Pros: Wicketkeeping skills are seldom evident from basic scorecards, but the Indian selectors had their eyes on Bharat for some time. He has played 20 first-class matches for India A – starting in 2018 – and had travelled with the Test squad as Pant’s deputy. He has kept wicket in the Ranji Trophy since 2011/12, and few contemporary, fit glovemen in the world are as equipped or experienced in these conditions.
Cons: A first-class batting average of 36.40 is ordinary by contemporary Indian standards. If one removes his Test numbers, it increases – but to only 37.39. When India dropped him in Kishan’s favour in the West Indies, it was almost certainly because of Bharat’s batting.
KL Rahul
A poor run during the same Border-Gavaskar Trophy early last year led to Rahul being first stripped of the vice-captaincy and then dropped from the Test XI. Later in 2023, he was injured during the IPL.
However, he roared back into the ODI side with a deluge of runs at the World Cup – all while keeping wicket – and was picked for the Tests in South Africa. When Kishan opted out, India gambled by going into a Test match without a specialist gloveman: until that point, Rahul had started only one first-class match as wicketkeeper, in England in 2021, when Pant and Wriddhiman Saha were both unfit.
Rahul made a hundred for the ages in South Africa and – living up to his reputation for being inconsistent – failed twice. He also dropped a simple catch of Aiden Markram – something that did not hurt India, but could have.
His excellent batting form will almost certainly earn him a place in the XI, but it will probably be as a specialist batter: largely because of his lack of wicketkeeping experience on the spinning pitches of India.
Pros: Rahul will play the Test match, but if he can keep wicket, India can play an extra batter to boost their already deep batting line-up.
Cons: Rain had denied India eight points at Port of Spain, and South Africa 12 more at Centurion.
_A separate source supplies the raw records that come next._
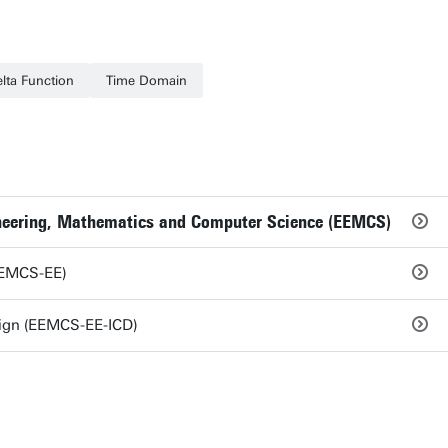
lta Function
Time Domain
gineering, Mathematics and Computer Science (EEMCS)
(EEMCS-EE)
esign (EEMCS-EE-ICD)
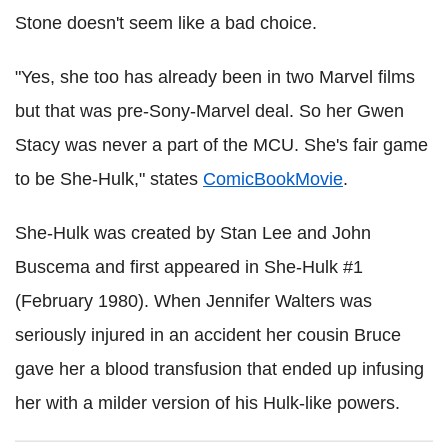
Stone doesn't seem like a bad choice.
"Yes, she too has already been in two Marvel films
but that was pre-Sony-Marvel deal. So her Gwen
Stacy was never a part of the MCU. She's fair game
to be She-Hulk," states
ComicBookMovie
.
She-Hulk was created by Stan Lee and John
Buscema and first appeared in She-Hulk #1
(February 1980). When Jennifer Walters was
seriously injured in an accident her cousin Bruce
gave her a blood transfusion that ended up infusing
her with a milder version of his Hulk-like powers.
To maximise their points, India will – keeping in tune with the WTC era – almost certainly prepare turning tracks, at least to begin with. Rahul has no experience of keeping in these conditions in first-class cricket.
Dhruv Jurel
Jurel played for India in the 2020 Under-19 World Cup, but Upendra Yadav’s move to Railways enabled him to don the gloves for Uttar Pradesh. He made a mammoth 249 in 2022/23 – but that was against Nagaland, one of the weaker teams of the Ranji Trophy. He also had an excellent outing in the 2023 IPL, striking at 172.
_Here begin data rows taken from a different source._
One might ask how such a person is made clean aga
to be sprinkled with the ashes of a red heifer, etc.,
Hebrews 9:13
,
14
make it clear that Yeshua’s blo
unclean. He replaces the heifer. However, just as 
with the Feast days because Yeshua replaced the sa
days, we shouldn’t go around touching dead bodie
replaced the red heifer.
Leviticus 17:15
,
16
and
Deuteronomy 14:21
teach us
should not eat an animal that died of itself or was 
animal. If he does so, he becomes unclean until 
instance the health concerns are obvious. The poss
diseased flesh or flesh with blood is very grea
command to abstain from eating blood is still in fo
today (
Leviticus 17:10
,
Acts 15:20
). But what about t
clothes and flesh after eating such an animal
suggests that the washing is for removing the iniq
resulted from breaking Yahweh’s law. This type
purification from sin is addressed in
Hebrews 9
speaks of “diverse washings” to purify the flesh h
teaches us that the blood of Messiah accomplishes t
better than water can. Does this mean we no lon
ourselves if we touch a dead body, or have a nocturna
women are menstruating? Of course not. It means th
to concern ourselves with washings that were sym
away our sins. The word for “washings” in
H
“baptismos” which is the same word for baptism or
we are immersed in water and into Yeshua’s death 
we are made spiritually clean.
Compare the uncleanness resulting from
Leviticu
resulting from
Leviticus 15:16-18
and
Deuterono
Pros: A rapid scorer who can alter the course of a low-scoring contests quickly. Not quite Pant, but the closest in the squad.
Cons: Only 15 first-class matches, including two as specialist bat, probably do not count for much. The average of 46.47 drops to 33.81 (below Bharat’s) when one removes that 249, his only score over 70.
Are their any hints?
It is unusual of a squad for two Test matches to include three wicketkeepers. It can be safely assumed that the actual count is two, and Rahul will be – barring emergencies – playing as a batter.
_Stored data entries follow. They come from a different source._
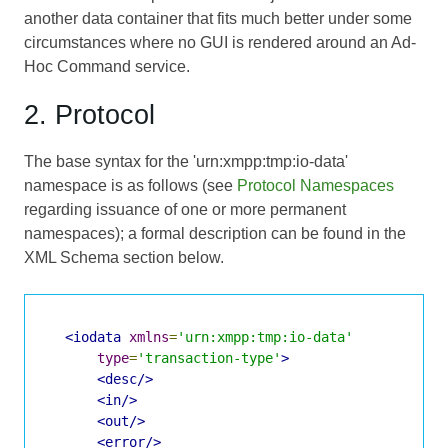
another data container that fits much better under some
circumstances where no GUI is rendered around an Ad-
Hoc Command service.
2. Protocol
The base syntax for the 'urn:xmpp:tmp:io-data'
namespace is as follows (see
Protocol Namespaces
regarding issuance of one or more permanent
namespaces); a formal description can be found in the
XML Schema section below.
<iodata
xmlns
=
'urn:xmpp:tmp:io-data'
type
=
'transaction-type'
>
<desc/>
<in/>
<out/>
<error/>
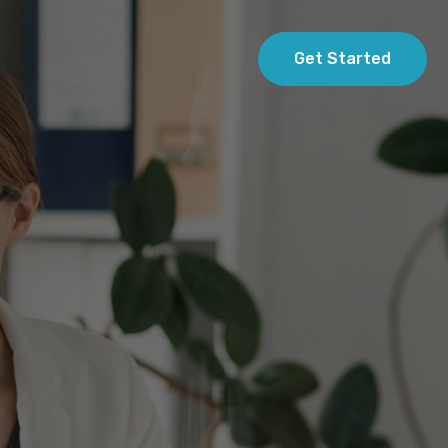
Get Started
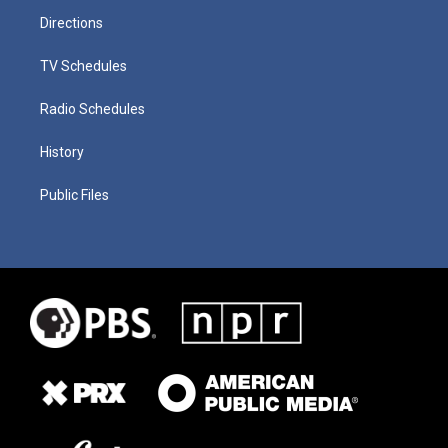
Directions
TV Schedules
Radio Schedules
History
Public Files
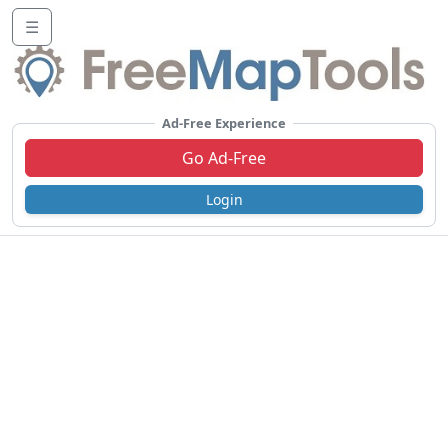
☰
Ad-Free Experience
Go Ad-Free
Login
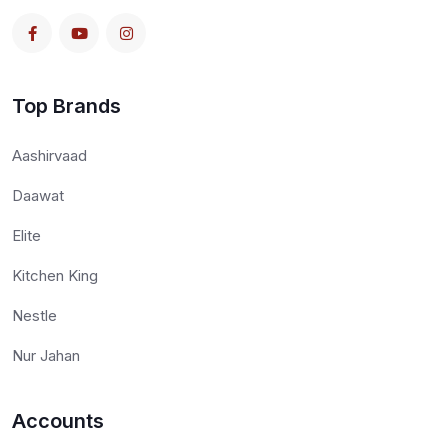
Top Brands
Aashirvaad
Daawat
Elite
Kitchen King
Nestle
Nur Jahan
Accounts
Bharat led India A in South Africa until he was drafted into the Test squad as Kishan’s replacement. When the England Lions arrived, both Bharat and Jurel played in the tour game at Ahmedabad. Bharat made 64 in 69 balls, while Jurel, who kept wicket, smashed a 38-ball 50.
In the unofficial ‘Test’ against the Lions, however, Bharat kept wicket (and made 15 in the first innings) while Jurel was dropped.
In conclusion
Rahul will play – but as a batter. One of Yashasvi Jaiswal, Shubman Gill, and Shreyas Iyer will miss out as a result.
Given the India A selections, Bharat seems ahead of Jurel in the race. With R Ashwin, Ravindra Jadeja, and Axar Patel certain to play, India had preferred Bharat’s glovework over Kishan’s batting a year ago. They may do that again.
To win Test matches, after all, a team needs to take twenty wickets. For that, they need their best bowlers and, to back them on difficult tracks, the most seasoned man behind the stumps. Jurel’s time will come, but Bharat seems the forerunner at this point.